对于这种特定情况,我宁愿使用 findAll()/find_all() 方法,因为这样我可以获得更具体的信息并告诉 bs4 选择包含特定的 tag 里面,我可以在其中获取广告链接 URL。

只有当 Google 在脚本运行时显示这些广告时,这才有效。

代码和full example

class

输出:

from bs4 import BeautifulSoup
import requests
import lxml

headers = {
  "User-Agent":
  "Mozilla/5.0 (Windows NT 10.0; Win64; x64) AppleWebKit/537.36 (KHTML, like Gecko) Chrome/70.0.3538.102 Safari/537.36 Edge/18.19582"
}

html = requests.get('https://www.google.com/search?q=graphic+card+buy&oq=graphic+card+buy&hl=en&gl=us&sourceid=chrome&ie=UTF-8', headers=headers).text

soup = BeautifulSoup(html, 'lxml')

for link in soup.findAll('div', class_='RnJeZd top pla-unit-title'):
  ad_link = link.a['href']
  print(f'https://www.googleadservices.com/pagead{ad_link}')

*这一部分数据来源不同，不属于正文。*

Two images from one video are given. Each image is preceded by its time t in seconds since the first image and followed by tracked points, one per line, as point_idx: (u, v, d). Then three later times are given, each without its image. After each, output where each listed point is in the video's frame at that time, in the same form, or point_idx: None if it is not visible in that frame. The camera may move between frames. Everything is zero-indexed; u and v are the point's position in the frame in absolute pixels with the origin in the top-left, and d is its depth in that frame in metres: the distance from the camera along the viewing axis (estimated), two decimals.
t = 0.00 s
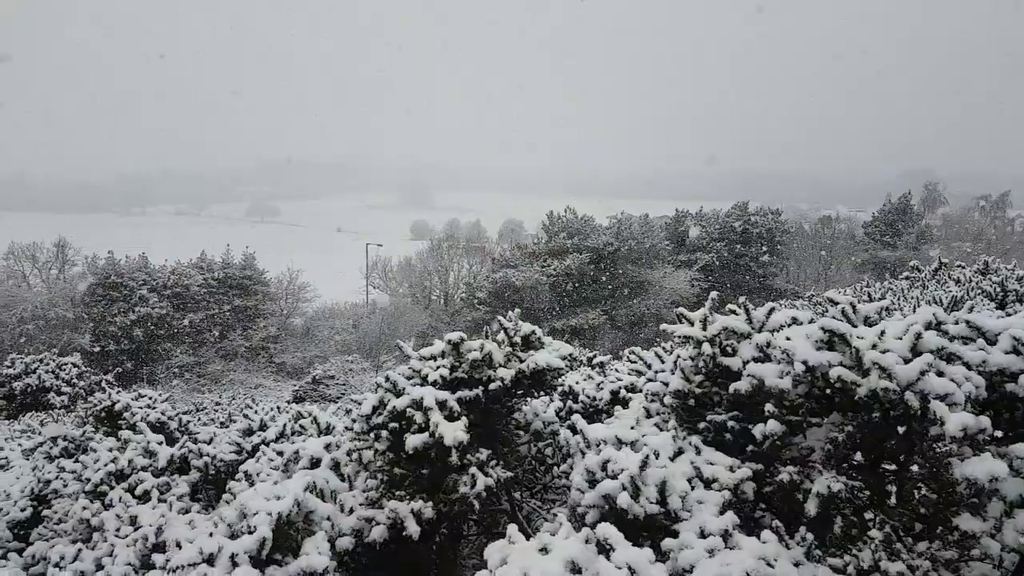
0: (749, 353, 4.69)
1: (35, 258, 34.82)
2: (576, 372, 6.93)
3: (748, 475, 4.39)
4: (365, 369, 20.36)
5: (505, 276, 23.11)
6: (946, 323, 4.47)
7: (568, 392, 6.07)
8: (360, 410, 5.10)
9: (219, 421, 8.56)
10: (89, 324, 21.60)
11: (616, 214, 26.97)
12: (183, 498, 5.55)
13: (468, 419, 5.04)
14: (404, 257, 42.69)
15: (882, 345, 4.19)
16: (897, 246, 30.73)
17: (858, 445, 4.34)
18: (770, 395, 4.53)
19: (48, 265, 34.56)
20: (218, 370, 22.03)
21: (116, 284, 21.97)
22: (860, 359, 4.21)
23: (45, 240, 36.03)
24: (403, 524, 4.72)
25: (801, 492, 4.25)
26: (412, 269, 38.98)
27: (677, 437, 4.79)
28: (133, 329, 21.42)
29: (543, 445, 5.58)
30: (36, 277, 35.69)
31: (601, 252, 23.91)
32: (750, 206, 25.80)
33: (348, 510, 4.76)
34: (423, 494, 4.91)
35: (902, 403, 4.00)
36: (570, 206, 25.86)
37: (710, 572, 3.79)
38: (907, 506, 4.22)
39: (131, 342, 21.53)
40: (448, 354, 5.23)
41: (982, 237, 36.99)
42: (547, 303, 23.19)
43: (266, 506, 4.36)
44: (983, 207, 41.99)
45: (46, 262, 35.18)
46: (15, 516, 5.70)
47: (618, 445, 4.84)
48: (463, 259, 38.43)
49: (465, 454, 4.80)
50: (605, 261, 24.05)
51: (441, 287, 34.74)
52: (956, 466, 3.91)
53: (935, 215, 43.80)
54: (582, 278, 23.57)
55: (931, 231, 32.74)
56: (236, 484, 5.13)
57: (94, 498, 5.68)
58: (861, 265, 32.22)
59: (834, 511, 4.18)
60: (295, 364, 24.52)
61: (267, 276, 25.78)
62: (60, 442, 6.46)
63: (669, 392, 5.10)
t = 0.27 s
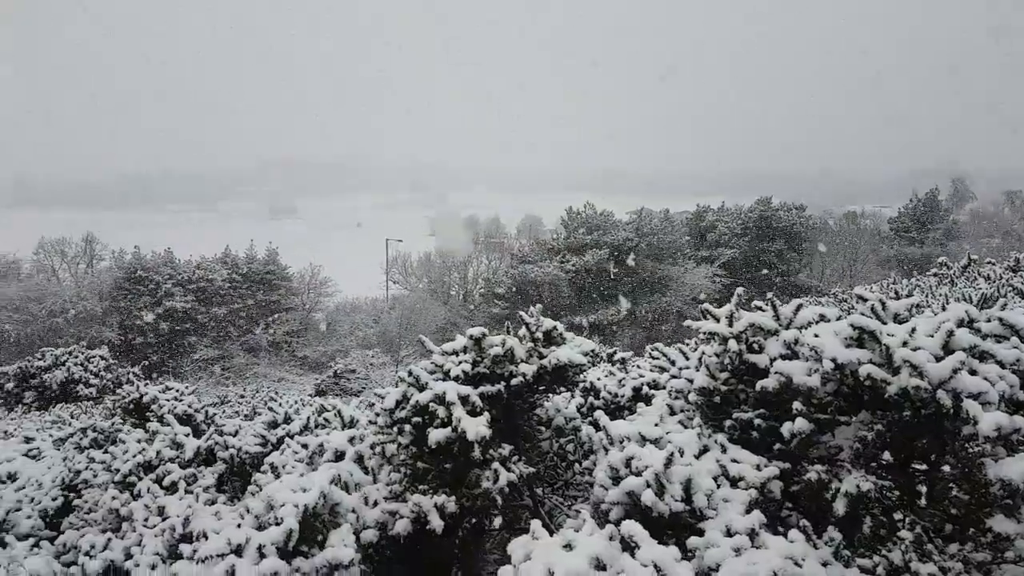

或者,您可以使用来自 SerpApi 的 Google Ad Results API。这是一个免费试用的付费 API。查看 Playground 来玩玩。

要集成的代码:

https://www.googleadservices.com/pagead/aclk?sa=l&ai=DChcSEwils83_1PrvAhUNjsgKHdWRC7sYABAFGgJxdQ&sig=AOD64_39ASmacGcHYwy9gGKmKFRuPLiOQg&ctype=5&q=&ved=2ahUKEwinrcf_1PrvAhWFKs0KHZzNCsMQww96BAgCED0&adurl=
https://www.googleadservices.com/pagead/aclk?sa=l&ai=DChcSEwils83_1PrvAhUNjsgKHdWRC7sYABADGgJxdQ&sig=AOD64_2rqOA3PxFKKsigRh1yy3z5QKbtcw&ctype=5&q=&ved=2ahUKEwinrcf_1PrvAhWFKs0KHZzNCsMQww96BAgCEEk&adurl=
https://www.googleadservices.com/pagead/aclk?sa=L&ai=DChcSEwils83_1PrvAhUNjsgKHdWRC7sYABAEGgJxdQ&sig=AOD64_0WuY3UDlgTziPk9nUw0f8s3zW3nA&ctype=5&q=&ved=2ahUKEwinrcf_1PrvAhWFKs0KHZzNCsMQww96BAgCEFU&adurl=

部分 JSON 输出:

import os
from serpapi import GoogleSearch

params = {
  "engine": "google",
  "q": "graphic card buy",
  "api_key": os.getenv("API_KEY"),
}

search = GoogleSearch(params)
results = search.get_dict()

for ads in results["shopping_results"]:
   print(f"Ad link: {ads['link']}")
<块引用>

免责声明,我为 SerpApi 工作。